Start of DOCUMENT EXCERPT
Today, mammalian producers are typically derived from tissue cells giving Chinese hamster ovary (CHO) cells an outstanding importance for the production of therapeutic proteins (Pfizenmaier and Takors, 2015). It has been estimated that these cells experience pCO2 levels of 41–72 mbar under physiological conditions (Altman and Dittmer, 1971). However, industrial production environments are likely to impose much higher pCO2, especially when processes are in the focus of ongoing intensification (Ozturk, 1996). pCO2-induced stress usually coincides with the increase of osmolality due to titration for pH control. Hence, the interaction of both effects is often in the foreground of related studies. Kimura and Miller (1996) analyzed recombinant tissue-type plasminogen activator (tPA) production with CHO cells. Under maximum pCO2 of 333 mbar they observed 30% reduction of the growth rate which increased to 45% reduction in combination with high osmolality. Results of Gray et al. (1996) anticipated that an optimum for recombinant protein production exists at 40–100 mbar pCO2. Zhu et al. (2005) showed that industrial osmolality conditions (400–450 mOsm) together with typically high pCO2 (180–213 mar) levels caused a 20% drop of CHO cell viability. Besides, Takuma et al. (2007) outlined that industrial pCO2 values of 293 mbar reduced growth by 60% while cell-specific productivity of antibody IgG1 was almost unchanged. Additionally, there were indications that appropriate glucose limitation could compensate pCO2 triggered growth reduction at “moderate” 190 mbarCO2.

Among others, one reason for the deteriorating performance may be that protein glycosylation patterns reduce in the presence of elevated HCO3 levels (Zanghi et al., 1999). Besides, DeZengotita et al. (2002) argued that glycolysis was inhibited in a dose-dependent manner when pCO2 levels were studied between 66 and 333 mbar in hybridoma cells. Therefore, pCO2 inhibition is not only a matter of CHO cells alone, but is observed for hybridoma and HEK293S cultures as well (Jardon and Garnier, 2003).

CO2/HCO3-Induced Regulation

CO2/HCO3 not only serves as substrate or product for enzymes, but also impacts the internal pH, the fluidity and permeability of membranes, and physicochemical properties of proteins, and is regarded as signal for virulence and toxin production in pathogens (Isenschmid et al., 1995; Stretton and Goodman, 1998; Follonier et al., 2013). Due to the multiple involvement of CO2/HCO3 in cellular metabolism, it seems evident that these species are directly or indirectly part of the regulatory machinery.
End of DOCUMENT EXCERPT
#### [COMPLETE THE FOLLOWING]
1) From the excerpt on carbon dioxide stress in cell cultures, extract the passage that begins at the words "CO2/HCO3-Induced Regulation" and stops after the words "the regulatory machinery.".
2) Summarize the excerpt on carbon dioxide stress in cell cultures in two sentences.
3) Answer these questions using the excerpt on carbon dioxide stress in cell cultures:
(a) What reduction of the growth rate did Kimura and Miller (1996) observe under maximum pCO2 of 333 mbar?
(b) At what pCO2 range did Gray et al. (1996) anticipate an optimum for recombinant protein production?
(c) Between which pCO2 levels did DeZengotita et al. (2002) study glycolysis inhibition in hybridoma cells?
The records have no role in this work.
Start of DATA FOR REVIEW
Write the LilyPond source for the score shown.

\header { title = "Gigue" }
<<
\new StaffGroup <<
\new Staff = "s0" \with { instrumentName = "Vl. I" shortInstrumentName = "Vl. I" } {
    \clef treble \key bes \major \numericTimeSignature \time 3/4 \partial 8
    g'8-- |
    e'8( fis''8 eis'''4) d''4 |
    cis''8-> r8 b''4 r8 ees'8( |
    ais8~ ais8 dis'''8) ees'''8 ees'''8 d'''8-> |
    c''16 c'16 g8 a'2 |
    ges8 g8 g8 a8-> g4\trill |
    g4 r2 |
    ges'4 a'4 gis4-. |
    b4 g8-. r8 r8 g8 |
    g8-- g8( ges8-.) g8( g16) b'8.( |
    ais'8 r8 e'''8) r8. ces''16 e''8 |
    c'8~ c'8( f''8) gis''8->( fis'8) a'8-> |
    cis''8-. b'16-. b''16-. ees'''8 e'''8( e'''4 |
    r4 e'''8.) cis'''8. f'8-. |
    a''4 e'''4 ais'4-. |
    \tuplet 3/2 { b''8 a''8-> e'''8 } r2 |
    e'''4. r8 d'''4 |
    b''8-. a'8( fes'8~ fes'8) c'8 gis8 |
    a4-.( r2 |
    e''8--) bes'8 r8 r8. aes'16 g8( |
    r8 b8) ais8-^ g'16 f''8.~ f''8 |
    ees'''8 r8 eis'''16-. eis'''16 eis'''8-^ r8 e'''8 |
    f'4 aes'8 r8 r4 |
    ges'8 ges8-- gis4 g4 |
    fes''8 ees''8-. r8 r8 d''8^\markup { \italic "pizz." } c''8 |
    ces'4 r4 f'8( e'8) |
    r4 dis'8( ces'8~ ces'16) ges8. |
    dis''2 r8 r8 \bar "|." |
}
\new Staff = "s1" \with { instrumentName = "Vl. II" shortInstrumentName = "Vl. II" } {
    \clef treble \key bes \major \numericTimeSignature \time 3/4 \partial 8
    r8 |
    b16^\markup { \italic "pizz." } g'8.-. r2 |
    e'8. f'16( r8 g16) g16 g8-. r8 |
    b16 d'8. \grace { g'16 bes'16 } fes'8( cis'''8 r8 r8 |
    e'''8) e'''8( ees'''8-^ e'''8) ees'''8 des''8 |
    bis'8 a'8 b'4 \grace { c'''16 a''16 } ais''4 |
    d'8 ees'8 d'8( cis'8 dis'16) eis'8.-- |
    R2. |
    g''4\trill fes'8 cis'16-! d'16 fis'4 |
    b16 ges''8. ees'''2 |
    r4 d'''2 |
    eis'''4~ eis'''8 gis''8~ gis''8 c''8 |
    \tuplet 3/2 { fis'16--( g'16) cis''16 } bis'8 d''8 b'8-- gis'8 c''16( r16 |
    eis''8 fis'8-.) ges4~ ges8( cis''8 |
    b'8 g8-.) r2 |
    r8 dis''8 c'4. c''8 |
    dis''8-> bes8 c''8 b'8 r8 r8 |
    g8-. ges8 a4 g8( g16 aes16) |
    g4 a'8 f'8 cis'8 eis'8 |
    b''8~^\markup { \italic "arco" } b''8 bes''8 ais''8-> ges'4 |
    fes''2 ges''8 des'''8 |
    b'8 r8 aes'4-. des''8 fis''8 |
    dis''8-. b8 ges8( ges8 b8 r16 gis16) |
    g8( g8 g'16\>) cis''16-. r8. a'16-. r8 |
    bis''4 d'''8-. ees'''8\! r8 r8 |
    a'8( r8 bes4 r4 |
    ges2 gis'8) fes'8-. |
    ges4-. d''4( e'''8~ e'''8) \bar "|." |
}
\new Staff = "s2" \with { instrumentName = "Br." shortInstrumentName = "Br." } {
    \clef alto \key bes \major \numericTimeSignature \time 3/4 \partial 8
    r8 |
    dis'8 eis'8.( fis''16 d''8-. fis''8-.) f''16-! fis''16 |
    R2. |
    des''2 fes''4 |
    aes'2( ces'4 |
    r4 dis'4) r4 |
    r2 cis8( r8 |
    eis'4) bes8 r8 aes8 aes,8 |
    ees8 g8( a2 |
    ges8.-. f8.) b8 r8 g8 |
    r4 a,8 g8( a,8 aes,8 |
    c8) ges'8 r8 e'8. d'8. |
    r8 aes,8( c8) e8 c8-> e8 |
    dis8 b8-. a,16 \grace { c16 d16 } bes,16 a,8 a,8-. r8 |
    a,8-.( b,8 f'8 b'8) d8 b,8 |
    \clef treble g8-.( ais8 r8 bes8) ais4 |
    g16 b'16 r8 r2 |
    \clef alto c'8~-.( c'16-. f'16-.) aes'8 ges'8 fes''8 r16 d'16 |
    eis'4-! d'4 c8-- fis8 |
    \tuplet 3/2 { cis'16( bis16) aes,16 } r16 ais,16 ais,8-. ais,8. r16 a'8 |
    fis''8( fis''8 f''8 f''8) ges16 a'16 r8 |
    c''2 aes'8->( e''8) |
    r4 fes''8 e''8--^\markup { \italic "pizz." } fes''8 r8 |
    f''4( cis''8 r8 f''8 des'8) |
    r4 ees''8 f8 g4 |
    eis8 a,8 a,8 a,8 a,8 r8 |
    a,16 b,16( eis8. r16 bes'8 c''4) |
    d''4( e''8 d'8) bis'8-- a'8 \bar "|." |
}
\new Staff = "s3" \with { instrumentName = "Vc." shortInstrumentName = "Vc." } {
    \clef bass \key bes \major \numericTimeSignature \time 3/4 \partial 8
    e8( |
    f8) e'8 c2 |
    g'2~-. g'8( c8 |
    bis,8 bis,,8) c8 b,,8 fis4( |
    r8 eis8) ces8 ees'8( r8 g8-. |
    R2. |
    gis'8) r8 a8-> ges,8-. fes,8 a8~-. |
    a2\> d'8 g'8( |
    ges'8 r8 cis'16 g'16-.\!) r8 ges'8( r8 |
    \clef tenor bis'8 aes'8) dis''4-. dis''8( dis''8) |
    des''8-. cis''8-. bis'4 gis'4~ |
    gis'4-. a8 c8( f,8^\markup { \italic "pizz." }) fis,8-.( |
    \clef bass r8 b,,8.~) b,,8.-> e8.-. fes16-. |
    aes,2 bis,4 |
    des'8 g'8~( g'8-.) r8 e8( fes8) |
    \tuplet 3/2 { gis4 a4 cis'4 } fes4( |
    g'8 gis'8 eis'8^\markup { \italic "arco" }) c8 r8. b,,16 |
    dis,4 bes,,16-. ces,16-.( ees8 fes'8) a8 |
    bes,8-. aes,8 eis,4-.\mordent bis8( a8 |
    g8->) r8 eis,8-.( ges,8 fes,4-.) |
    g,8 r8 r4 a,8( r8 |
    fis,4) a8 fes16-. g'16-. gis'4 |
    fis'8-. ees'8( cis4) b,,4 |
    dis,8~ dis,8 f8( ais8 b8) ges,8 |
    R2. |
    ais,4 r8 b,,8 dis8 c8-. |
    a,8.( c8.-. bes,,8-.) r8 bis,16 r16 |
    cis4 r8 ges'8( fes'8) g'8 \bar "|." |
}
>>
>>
End of DATA FOR REVIEW
#### [WRITTEN RESPONSES]
1)
CO2/HCO3-Induced Regulation

CO2/HCO3 not only serves as substrate or product for enzymes, but also impacts the internal pH, the fluidity and permeability of membranes, and physicochemical properties of proteins, and is regarded as signal for virulence and toxin production in pathogens (Isenschmid et al., 1995; Stretton and Goodman, 1998; Follonier et al., 2013). Due to the multiple involvement of CO2/HCO3 in cellular metabolism, it seems evident that these species are directly or indirectly part of the regulatory machinery.

2) CHO cells, which are central to therapeutic protein production, are likely exposed to much higher pCO2 in industrial settings than the 41–72 mbar estimated for physiological conditions, and studies report reduced growth and viability, particularly when high pCO2 coincides with increased osmolality. This inhibition is also observed in hybridoma and HEK293S cultures, and because CO2/HCO3 affects internal pH, membrane properties, and proteins, these species seem to be directly or indirectly part of the regulatory machinery.

3)
(a) A 30% reduction, which increased to 45% in combination with high osmolality.
(b) 40–100 mbar.
(c) Between 66 and 333 mbar.